**Stored data:**
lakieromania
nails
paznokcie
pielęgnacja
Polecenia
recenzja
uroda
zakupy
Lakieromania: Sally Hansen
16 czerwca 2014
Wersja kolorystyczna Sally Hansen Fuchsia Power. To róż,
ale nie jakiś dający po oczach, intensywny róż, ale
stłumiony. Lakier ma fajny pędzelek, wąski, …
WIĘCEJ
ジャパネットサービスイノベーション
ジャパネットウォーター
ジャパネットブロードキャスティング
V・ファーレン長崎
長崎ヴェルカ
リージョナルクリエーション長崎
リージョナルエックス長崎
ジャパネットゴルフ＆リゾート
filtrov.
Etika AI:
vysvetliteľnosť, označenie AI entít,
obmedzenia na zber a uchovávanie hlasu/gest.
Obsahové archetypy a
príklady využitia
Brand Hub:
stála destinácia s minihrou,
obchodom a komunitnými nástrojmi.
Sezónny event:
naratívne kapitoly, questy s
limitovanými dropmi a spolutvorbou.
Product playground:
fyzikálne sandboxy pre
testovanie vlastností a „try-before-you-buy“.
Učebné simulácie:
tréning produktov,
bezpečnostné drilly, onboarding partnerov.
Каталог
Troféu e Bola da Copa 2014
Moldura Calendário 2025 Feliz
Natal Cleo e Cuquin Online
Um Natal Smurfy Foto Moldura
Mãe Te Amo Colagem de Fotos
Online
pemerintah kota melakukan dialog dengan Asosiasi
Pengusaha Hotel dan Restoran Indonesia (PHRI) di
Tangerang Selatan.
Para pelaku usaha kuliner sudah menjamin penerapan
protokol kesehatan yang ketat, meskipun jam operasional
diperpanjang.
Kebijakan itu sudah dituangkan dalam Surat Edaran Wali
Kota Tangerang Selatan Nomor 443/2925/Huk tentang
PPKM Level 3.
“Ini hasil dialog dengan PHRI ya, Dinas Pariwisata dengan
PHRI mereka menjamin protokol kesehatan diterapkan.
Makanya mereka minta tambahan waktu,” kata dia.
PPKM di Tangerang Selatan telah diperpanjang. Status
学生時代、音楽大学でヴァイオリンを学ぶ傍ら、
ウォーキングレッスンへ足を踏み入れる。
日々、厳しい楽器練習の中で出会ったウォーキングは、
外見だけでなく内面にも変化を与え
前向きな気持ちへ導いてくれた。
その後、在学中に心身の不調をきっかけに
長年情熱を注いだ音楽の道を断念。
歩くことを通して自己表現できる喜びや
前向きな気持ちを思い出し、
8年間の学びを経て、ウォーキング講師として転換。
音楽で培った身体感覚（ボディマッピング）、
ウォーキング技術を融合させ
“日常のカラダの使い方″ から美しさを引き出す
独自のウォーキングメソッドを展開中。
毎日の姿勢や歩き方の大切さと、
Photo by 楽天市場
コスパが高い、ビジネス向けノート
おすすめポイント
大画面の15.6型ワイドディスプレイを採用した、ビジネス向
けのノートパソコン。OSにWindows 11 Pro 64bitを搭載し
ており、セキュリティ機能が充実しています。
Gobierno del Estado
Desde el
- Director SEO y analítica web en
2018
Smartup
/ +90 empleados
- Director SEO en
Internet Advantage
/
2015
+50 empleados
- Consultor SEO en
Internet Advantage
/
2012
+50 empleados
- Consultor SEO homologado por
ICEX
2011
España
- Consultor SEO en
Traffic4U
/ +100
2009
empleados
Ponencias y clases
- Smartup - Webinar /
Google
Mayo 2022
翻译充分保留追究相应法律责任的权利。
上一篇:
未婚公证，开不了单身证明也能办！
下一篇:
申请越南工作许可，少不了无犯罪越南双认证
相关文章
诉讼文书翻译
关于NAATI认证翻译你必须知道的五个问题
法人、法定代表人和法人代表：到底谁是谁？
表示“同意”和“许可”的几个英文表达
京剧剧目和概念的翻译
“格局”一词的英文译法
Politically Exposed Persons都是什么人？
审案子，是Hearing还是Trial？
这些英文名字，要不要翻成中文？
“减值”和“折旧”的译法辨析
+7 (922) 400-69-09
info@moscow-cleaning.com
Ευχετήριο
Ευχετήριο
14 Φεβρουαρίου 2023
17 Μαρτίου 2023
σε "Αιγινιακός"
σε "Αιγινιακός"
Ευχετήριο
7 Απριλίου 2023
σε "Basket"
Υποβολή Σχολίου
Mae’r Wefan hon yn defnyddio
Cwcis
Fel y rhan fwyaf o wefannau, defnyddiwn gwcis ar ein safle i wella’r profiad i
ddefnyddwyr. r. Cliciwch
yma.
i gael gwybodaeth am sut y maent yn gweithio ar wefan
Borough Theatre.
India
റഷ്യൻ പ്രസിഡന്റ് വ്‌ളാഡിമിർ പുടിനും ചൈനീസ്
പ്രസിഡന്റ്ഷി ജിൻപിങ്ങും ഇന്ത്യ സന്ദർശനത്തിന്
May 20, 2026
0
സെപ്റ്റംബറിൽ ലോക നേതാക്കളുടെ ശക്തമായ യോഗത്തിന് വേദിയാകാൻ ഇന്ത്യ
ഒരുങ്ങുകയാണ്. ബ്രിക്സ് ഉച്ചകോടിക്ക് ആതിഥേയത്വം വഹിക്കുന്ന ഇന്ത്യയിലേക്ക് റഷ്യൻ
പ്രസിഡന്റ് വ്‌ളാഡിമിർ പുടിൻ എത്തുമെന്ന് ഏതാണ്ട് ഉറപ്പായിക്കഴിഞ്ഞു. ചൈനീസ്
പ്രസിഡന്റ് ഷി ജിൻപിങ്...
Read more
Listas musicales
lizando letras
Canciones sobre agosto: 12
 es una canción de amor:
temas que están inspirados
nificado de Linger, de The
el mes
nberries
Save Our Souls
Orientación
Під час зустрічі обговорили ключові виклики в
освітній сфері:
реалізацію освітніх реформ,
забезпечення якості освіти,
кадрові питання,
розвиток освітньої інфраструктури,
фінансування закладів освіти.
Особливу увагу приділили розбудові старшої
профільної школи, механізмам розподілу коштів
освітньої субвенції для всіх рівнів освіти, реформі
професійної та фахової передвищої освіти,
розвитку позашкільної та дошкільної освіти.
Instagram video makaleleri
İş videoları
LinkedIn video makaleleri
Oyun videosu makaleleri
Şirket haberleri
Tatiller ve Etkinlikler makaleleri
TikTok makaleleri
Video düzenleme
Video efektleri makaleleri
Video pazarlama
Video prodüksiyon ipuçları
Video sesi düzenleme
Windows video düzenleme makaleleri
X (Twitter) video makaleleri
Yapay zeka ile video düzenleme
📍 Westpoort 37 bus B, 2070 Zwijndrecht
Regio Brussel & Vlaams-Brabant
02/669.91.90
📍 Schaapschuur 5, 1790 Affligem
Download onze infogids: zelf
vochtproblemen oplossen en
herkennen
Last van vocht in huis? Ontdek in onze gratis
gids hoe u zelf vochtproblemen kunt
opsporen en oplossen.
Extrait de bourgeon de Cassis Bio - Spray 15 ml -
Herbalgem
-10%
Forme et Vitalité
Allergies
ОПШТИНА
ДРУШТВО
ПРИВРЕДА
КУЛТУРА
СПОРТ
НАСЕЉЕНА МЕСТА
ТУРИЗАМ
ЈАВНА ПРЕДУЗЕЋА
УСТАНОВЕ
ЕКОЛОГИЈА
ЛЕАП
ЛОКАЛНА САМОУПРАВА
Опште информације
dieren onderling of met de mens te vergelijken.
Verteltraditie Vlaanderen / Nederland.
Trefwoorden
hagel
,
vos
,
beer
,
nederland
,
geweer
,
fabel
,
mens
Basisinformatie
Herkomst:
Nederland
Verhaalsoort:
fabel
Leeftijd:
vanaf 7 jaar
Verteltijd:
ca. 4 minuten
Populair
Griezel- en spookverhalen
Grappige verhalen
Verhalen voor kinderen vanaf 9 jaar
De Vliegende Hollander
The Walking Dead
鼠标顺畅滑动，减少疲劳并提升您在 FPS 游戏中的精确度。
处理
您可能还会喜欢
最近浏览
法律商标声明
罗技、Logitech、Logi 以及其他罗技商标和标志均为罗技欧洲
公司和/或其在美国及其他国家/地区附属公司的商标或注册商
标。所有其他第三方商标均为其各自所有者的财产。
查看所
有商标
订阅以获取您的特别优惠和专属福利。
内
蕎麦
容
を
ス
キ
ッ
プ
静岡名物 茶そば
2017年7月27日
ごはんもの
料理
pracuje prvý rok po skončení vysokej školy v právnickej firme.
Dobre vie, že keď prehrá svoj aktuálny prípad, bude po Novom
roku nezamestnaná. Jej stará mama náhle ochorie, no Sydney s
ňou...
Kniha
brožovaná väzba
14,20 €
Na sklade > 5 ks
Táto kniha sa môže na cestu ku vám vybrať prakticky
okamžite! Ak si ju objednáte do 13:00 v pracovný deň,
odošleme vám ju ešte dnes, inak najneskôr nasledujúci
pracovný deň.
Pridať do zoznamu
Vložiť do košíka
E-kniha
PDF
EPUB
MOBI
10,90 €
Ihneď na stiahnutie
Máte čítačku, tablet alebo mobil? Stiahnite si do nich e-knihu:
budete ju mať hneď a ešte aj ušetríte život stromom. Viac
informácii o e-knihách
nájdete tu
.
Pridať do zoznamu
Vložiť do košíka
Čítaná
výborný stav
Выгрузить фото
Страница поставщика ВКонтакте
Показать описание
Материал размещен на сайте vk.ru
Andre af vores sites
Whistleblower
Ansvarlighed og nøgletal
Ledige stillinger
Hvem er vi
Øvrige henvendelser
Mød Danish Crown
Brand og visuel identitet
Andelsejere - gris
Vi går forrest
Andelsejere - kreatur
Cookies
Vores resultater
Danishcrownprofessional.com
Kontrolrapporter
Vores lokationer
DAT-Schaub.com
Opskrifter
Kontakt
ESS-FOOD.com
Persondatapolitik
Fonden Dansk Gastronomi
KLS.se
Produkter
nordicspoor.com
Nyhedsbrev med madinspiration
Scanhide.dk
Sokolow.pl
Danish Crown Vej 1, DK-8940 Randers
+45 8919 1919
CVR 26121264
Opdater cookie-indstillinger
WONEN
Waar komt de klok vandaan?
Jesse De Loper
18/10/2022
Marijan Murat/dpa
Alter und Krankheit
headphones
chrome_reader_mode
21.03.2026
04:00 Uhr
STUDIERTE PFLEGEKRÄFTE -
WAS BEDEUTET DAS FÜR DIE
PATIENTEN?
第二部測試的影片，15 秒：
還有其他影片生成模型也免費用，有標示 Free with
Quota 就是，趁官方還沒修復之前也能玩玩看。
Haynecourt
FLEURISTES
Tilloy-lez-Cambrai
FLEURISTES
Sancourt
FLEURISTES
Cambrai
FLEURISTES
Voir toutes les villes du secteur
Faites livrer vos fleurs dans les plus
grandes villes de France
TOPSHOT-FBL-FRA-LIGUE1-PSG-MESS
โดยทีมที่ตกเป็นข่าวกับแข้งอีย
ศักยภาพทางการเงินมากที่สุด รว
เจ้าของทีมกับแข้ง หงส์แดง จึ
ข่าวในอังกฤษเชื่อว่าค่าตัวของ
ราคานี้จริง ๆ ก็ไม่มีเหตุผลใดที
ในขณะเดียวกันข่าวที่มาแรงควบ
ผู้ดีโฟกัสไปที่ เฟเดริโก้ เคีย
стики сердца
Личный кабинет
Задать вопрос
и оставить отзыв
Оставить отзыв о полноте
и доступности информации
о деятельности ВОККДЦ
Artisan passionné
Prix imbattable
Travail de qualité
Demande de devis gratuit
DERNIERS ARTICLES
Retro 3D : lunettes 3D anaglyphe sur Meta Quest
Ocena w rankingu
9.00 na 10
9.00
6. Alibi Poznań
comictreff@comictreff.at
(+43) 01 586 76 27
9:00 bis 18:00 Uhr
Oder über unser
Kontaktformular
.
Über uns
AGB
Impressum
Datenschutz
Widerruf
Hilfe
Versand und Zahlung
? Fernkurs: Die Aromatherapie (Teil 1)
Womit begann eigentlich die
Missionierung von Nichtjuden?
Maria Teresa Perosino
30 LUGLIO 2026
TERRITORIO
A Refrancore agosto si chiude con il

**Exercise requirements:** From the listing above, repeat exactly the lines starting at the line that includes "May 20, 2026" and ending at the line that includes "Şirket haberleri", with nothing outside that span.

**Task output:**
May 20, 2026
0
സെപ്റ്റംബറിൽ ലോക നേതാക്കളുടെ ശക്തമായ യോഗത്തിന് വേദിയാകാൻ ഇന്ത്യ
ഒരുങ്ങുകയാണ്. ബ്രിക്സ് ഉച്ചകോടിക്ക് ആതിഥേയത്വം വഹിക്കുന്ന ഇന്ത്യയിലേക്ക് റഷ്യൻ
പ്രസിഡന്റ് വ്‌ളാഡിമിർ പുടിൻ എത്തുമെന്ന് ഏതാണ്ട് ഉറപ്പായിക്കഴിഞ്ഞു. ചൈനീസ്
പ്രസിഡന്റ് ഷി ജിൻപിങ്...
Read more
Listas musicales
lizando letras
Canciones sobre agosto: 12
 es una canción de amor:
temas que están inspirados
nificado de Linger, de The
el mes
nberries
Save Our Souls
Orientación
Під час зустрічі обговорили ключові виклики в
освітній сфері:
реалізацію освітніх реформ,
забезпечення якості освіти,
кадрові питання,
розвиток освітньої інфраструктури,
фінансування закладів освіти.
Особливу увагу приділили розбудові старшої
профільної школи, механізмам розподілу коштів
освітньої субвенції для всіх рівнів освіти, реформі
професійної та фахової передвищої освіти,
розвитку позашкільної та дошкільної освіти.
Instagram video makaleleri
İş videoları
LinkedIn video makaleleri
Oyun videosu makaleleri
Şirket haberleri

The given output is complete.